Data shown section start
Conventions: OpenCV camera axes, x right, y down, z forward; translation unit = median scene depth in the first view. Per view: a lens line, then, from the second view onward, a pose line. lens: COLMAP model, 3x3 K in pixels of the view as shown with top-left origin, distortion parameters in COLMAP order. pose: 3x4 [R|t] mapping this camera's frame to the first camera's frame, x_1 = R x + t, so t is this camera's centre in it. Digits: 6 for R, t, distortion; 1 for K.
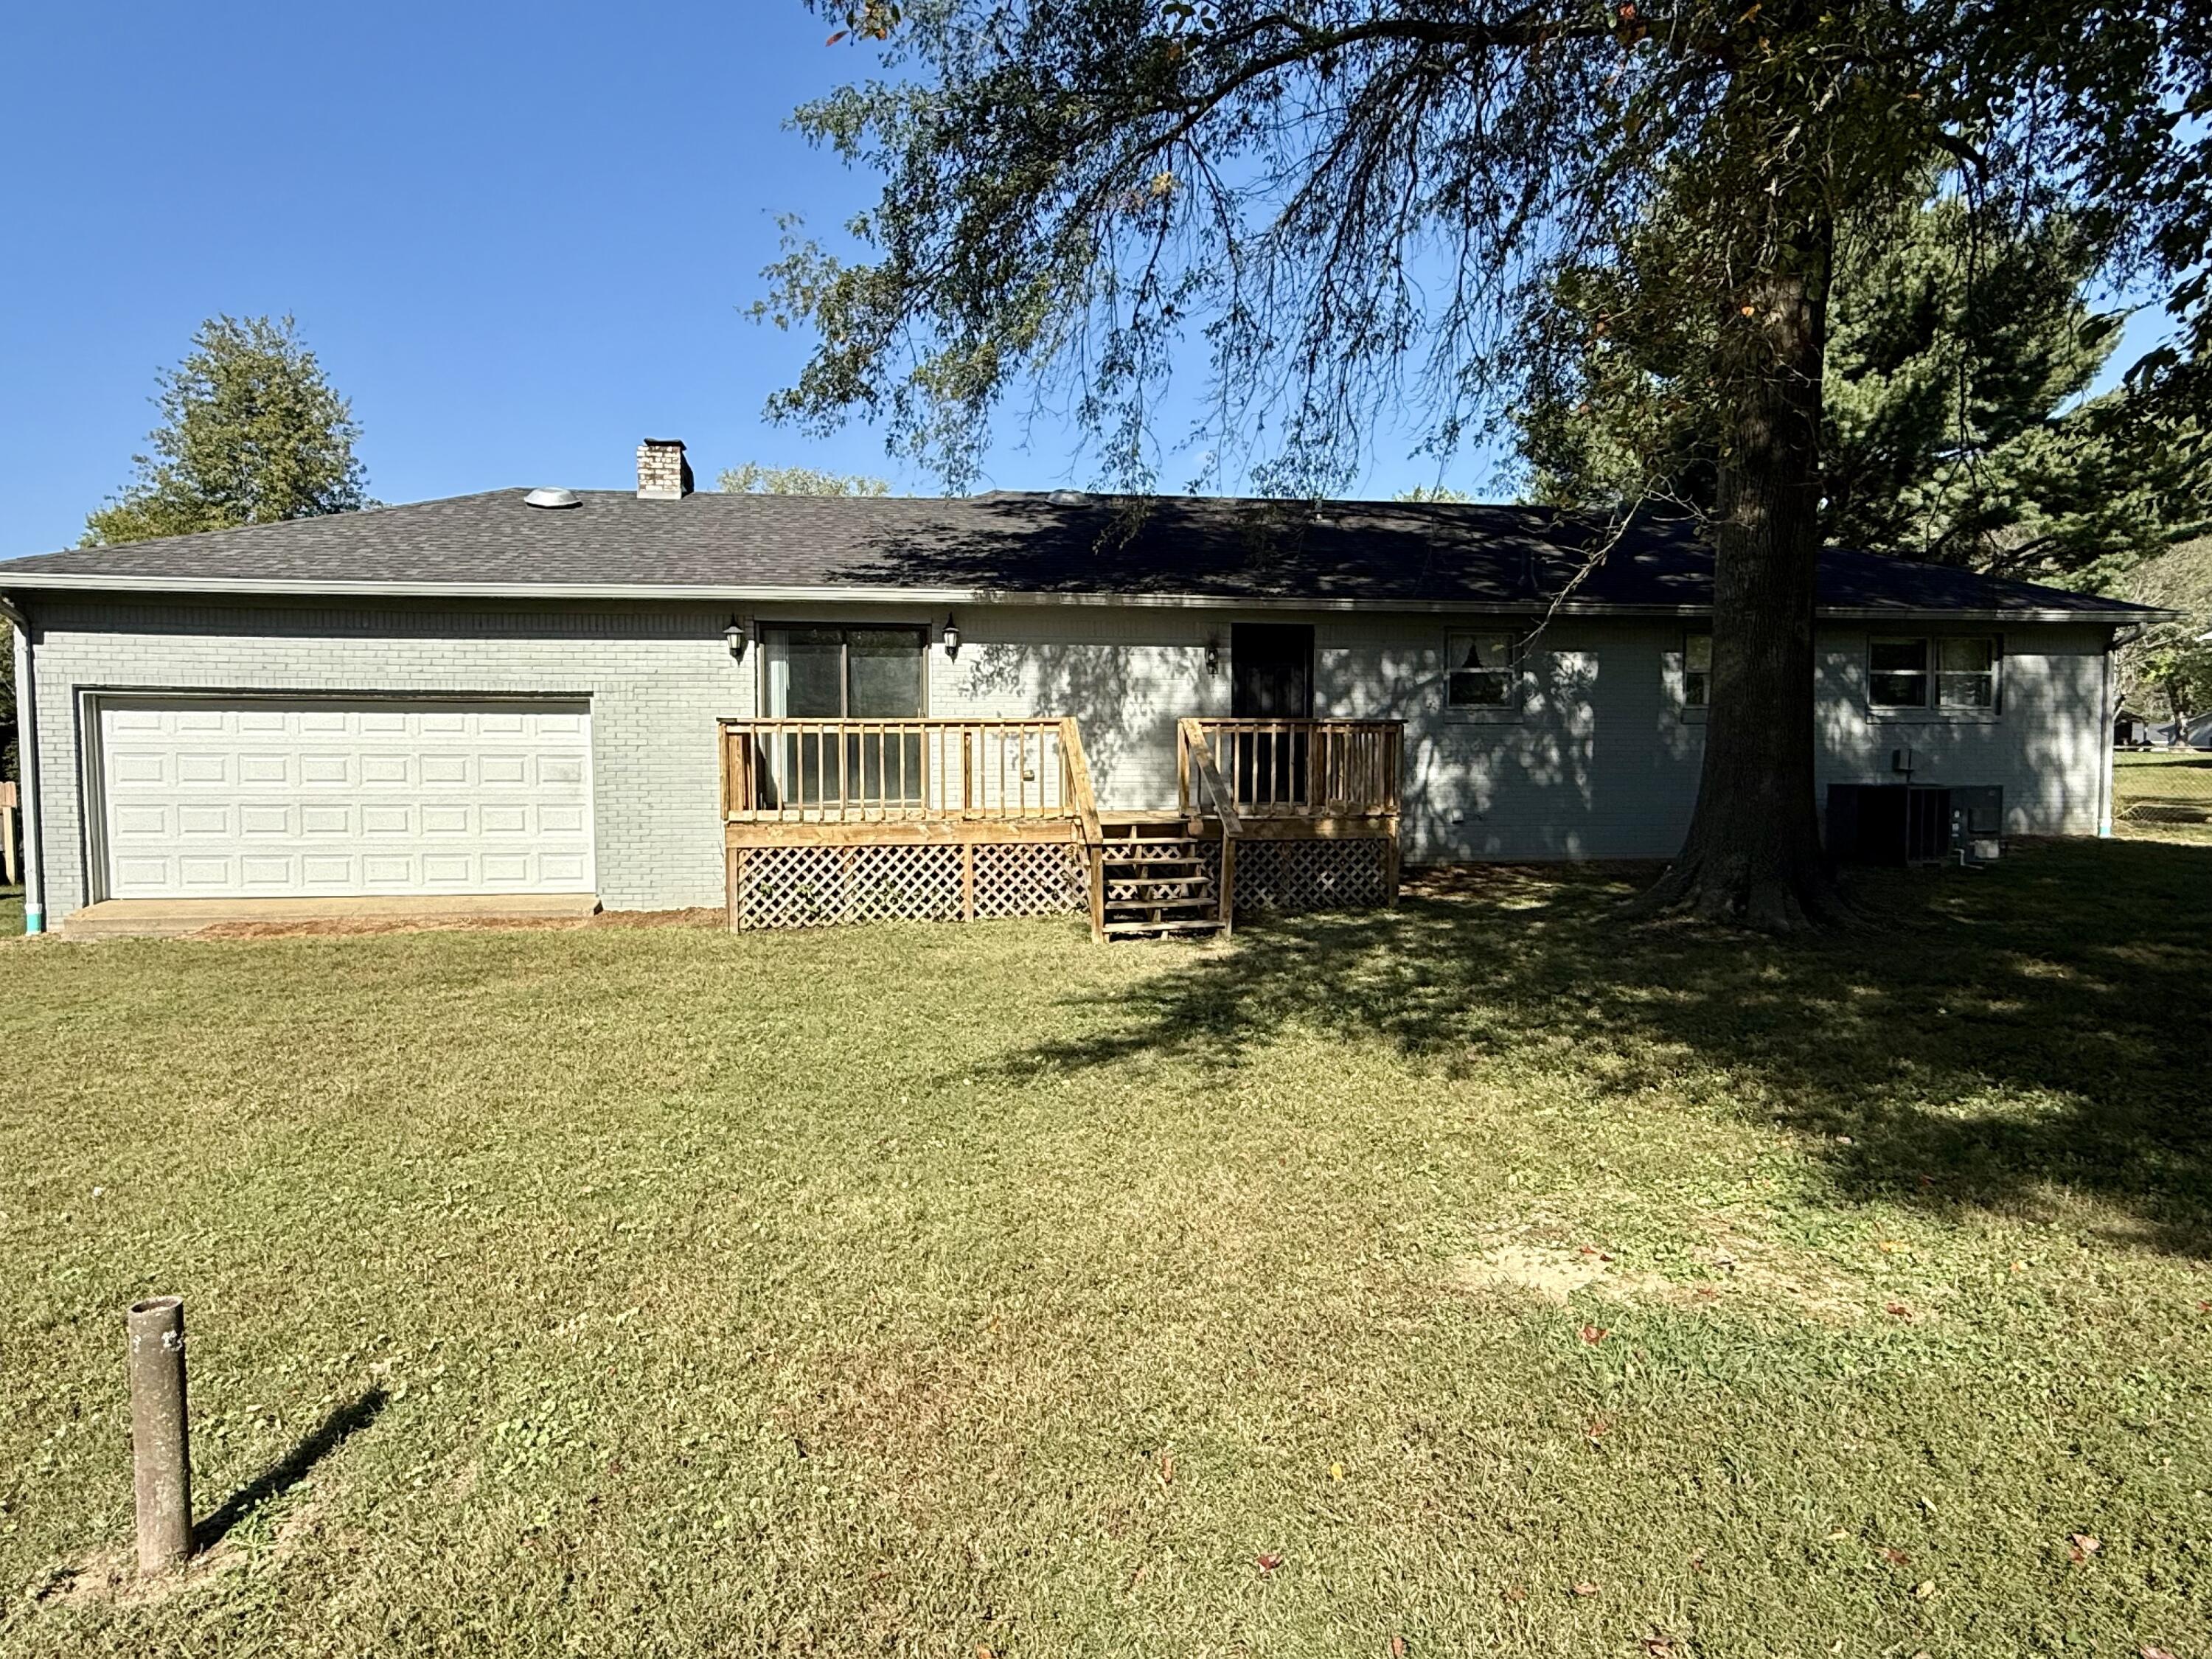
lens RADIAL K [[1355.9, 0, 1102.4], [0, 1355.9, 818.3], [0, 0, 1]] dist [-0.003016, 0.001789]
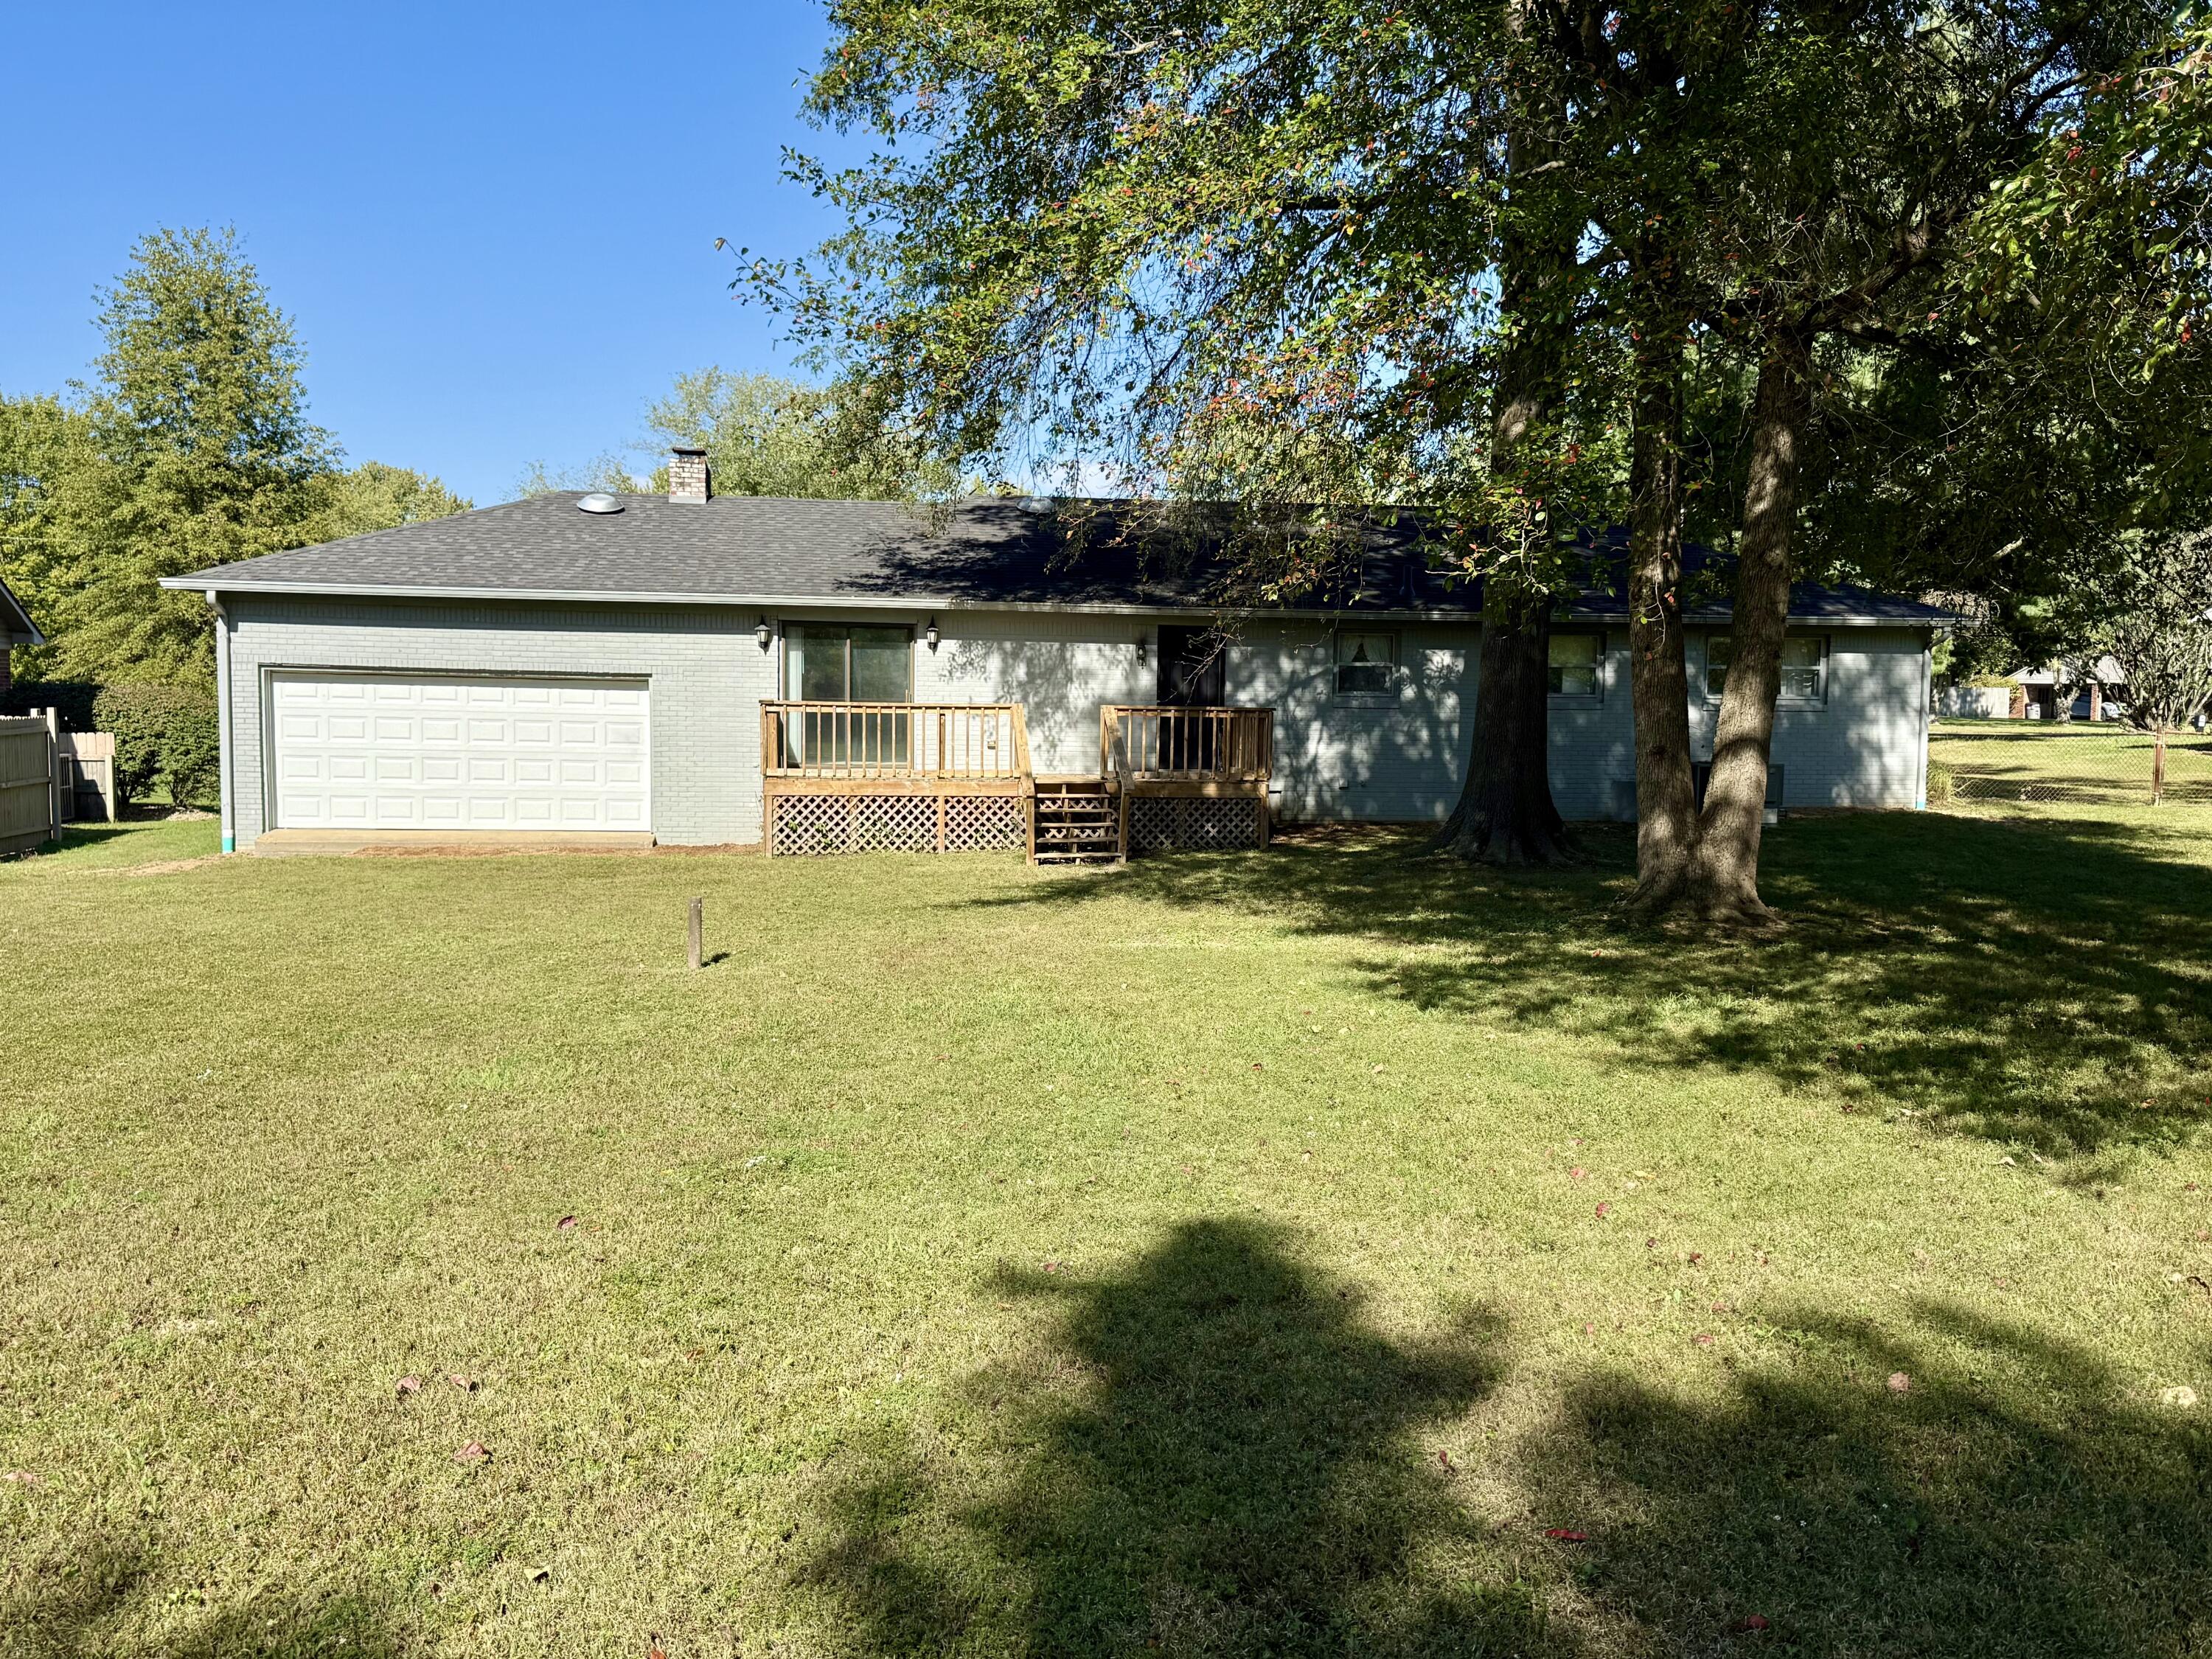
lens RADIAL K [[1860.5, 0, 1113.0], [0, 1860.5, 845.7], [0, 0, 1]] dist [0.087934, -0.009642]
pose [[0.999615, 0.017520, -0.021520, 0.099395], [-0.016891, 0.999435, 0.029051, 0.010201], [0.022017, -0.028676, 0.999346, -0.751398]]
Data shown section end
_Instructions for the task_. Can you reproduce every line of the listing above verbatim, omitting the pictures?

_Answer to the problem_.
Conventions: OpenCV camera axes, x right, y down, z forward; translation unit = median scene depth in the first view. Per view: a lens line, then, from the second view onward, a pose line. lens: COLMAP model, 3x3 K in pixels of the view as shown with top-left origin, distortion parameters in COLMAP order. pose: 3x4 [R|t] mapping this camera's frame to the first camera's frame, x_1 = R x + t, so t is this camera's centre in it. Digits: 6 for R, t, distortion; 1 for K.
lens RADIAL K [[1355.9, 0, 1102.4], [0, 1355.9, 818.3], [0, 0, 1]] dist [-0.003016, 0.001789]
lens RADIAL K [[1860.5, 0, 1113.0], [0, 1860.5, 845.7], [0, 0, 1]] dist [0.087934, -0.009642]
pose [[0.999615, 0.017520, -0.021520, 0.099395], [-0.016891, 0.999435, 0.029051, 0.010201], [0.022017, -0.028676, 0.999346, -0.751398]]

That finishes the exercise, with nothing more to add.